_WORK REQUEST:_ Go through the data below and keep only the lines that contain the string "axis", copying each of them out.

_LISTED ENTRIES:_
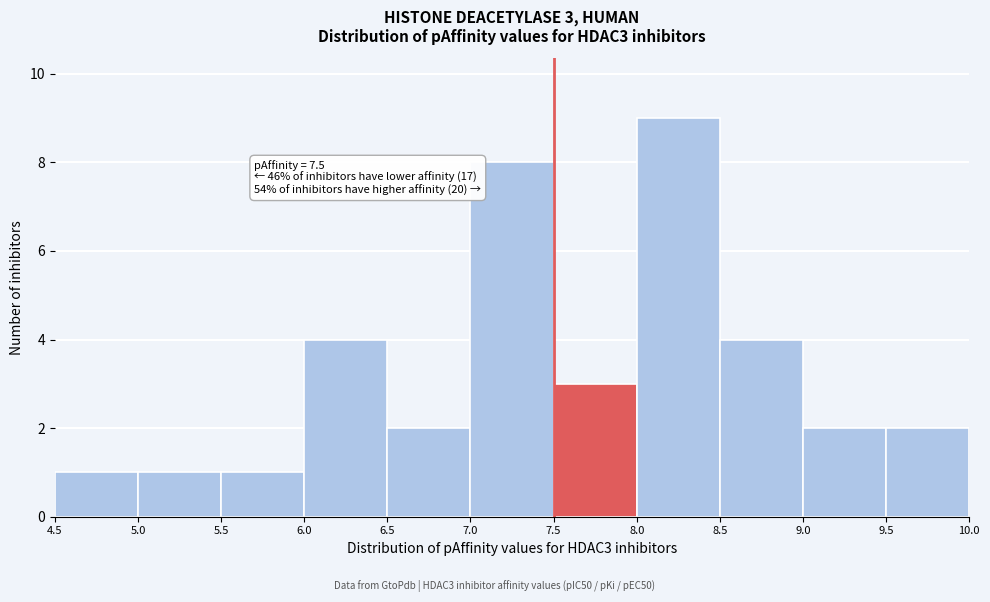

Which range on the x-axis has the tallest bar?

8.0 to 8.5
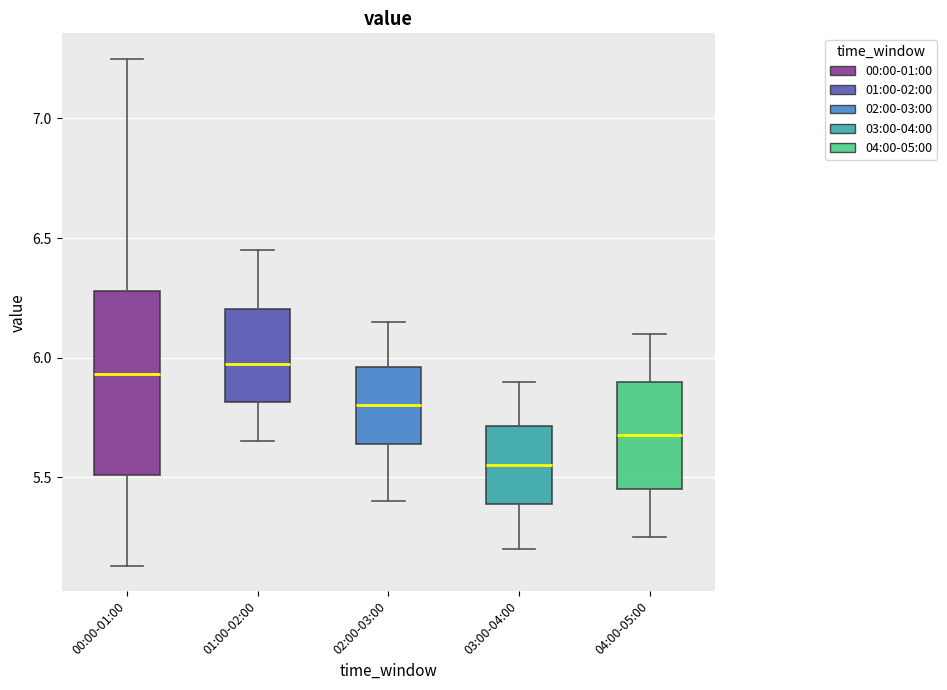

Reading left to right, read every box against the y-axis: the position of its median line, the range the box covers, and the ends of its whiskers. The values are not printed on the chart, so give them approximately, as read against the axis.

00:00-01:00: median 5.95, box 5.50 to 6.30, whiskers 5.15 to 7.25
01:00-02:00: median 6.00, box 5.80 to 6.20, whiskers 5.65 to 6.45
02:00-03:00: median 5.80, box 5.65 to 5.95, whiskers 5.40 to 6.15
03:00-04:00: median 5.55, box 5.40 to 5.70, whiskers 5.20 to 5.90
04:00-05:00: median 5.70, box 5.45 to 5.90, whiskers 5.25 to 6.10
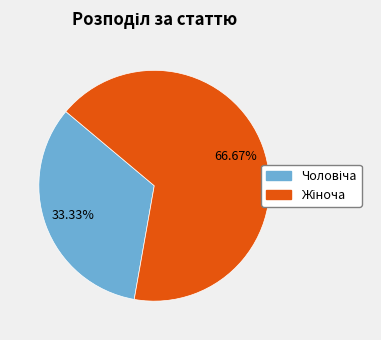

Does any single category account for the majority?

Yes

_ANSWER FOR THIS EXERCISE:_
Which range on the x-axis has the tallest bar?
Reading left to right, read every box against the y-axis: the position of its median line, the range the box covers, and the ends of its whiskers. The values are not printed on the chart, so give them approximately, as read against the axis.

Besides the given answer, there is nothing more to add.